Way back in my Usenet days, I remember someone using a .sig file quote that was something like “It doesn’t really take all kinds. We just have all kinds,” and I think that kind of applies here. We need to accommodate people with a wide range of personal motivation styles, because we’re going to get students and faculty coming in with a wide range of personal motivation styles. The challenge is figuring out how to help people to sort themselves into the right channels, so that everyone can get what they need to live their best lives.
So, anyway, that’s the background to my strong negative response to Burke’s piece, which again was not entirely his fault. The combination of observations that feel a bit off from my perspective, some parallels with arguments that I find weak bordering on hypocritical, and a sense that the whole thing was a kind of delegitimization of a key part of the way I approach the world led to a very viscerally negative response, on the whole.

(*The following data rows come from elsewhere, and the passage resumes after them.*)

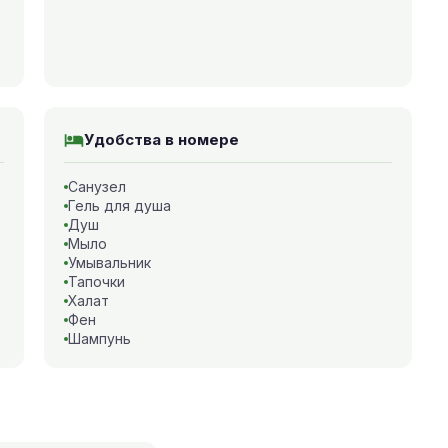
Удобства в номере
Санузел
Гель для душа
Душ
Мыло
Умывальник
Тапочки
Халат
Фен
Шампунь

This is probably way too in the weeds for anybody else to care about, but in the event that this seems worthwhile, here’s a button:
And if you want to argue with my reading of the piece or my worldview more generally, the comments will be open:
My daughter's very progressive high school - thirty years ago - incorporated the teaching and coaching styles into their program. In addition to small classes that emphasized engagement and critical thinking, every student had one "class" called Advisory where a teacher acted as a learning coach for the students in his or her advisory. Advisory went beyond academics in teaching students to take responsibility for their actions and exposing their adolescent excuses to peer review. It was powerful.
I do agree about different personality types benefitting from different approaches, and excellence/winning is one such motivating goal.
I am most conscious of these psychological issues doing (informal) musical performance with others, where my goal is primarily about making the ensemble work better, by doing better work within the ensemble. That's a thrill, just like those moments when team play just comes together magically.
But I've also been a (somewhat reluctant) athlete, as all of us are forced to be during grade school, and in that context, where there is no hope of becoming a "star", and maybe not even in avoiding becoming a team liability, the best one can hope for is not to embarrass yourself in front of others, and that is adequately motivating at need.
In many ways, I think the "shaming" approach to these efforts is far more dysfunctional -- I've seen it cause all sorts of dropouts in these sorts of activities, and it's only because I am a stubborn "fuck it" type that I persist when that happens, and that's inborn. But I do despise the "coach" types who thing one size fits all. If the goal is winning, then be forthright about it. But if the goal is about participating/growing, as it should be in a learning (vs professional) situation, then you run the risk of creating a situation where only the best can be the winner, and no one else matters. We can't all be winners, but we can all be improved, given the appropriate coaching.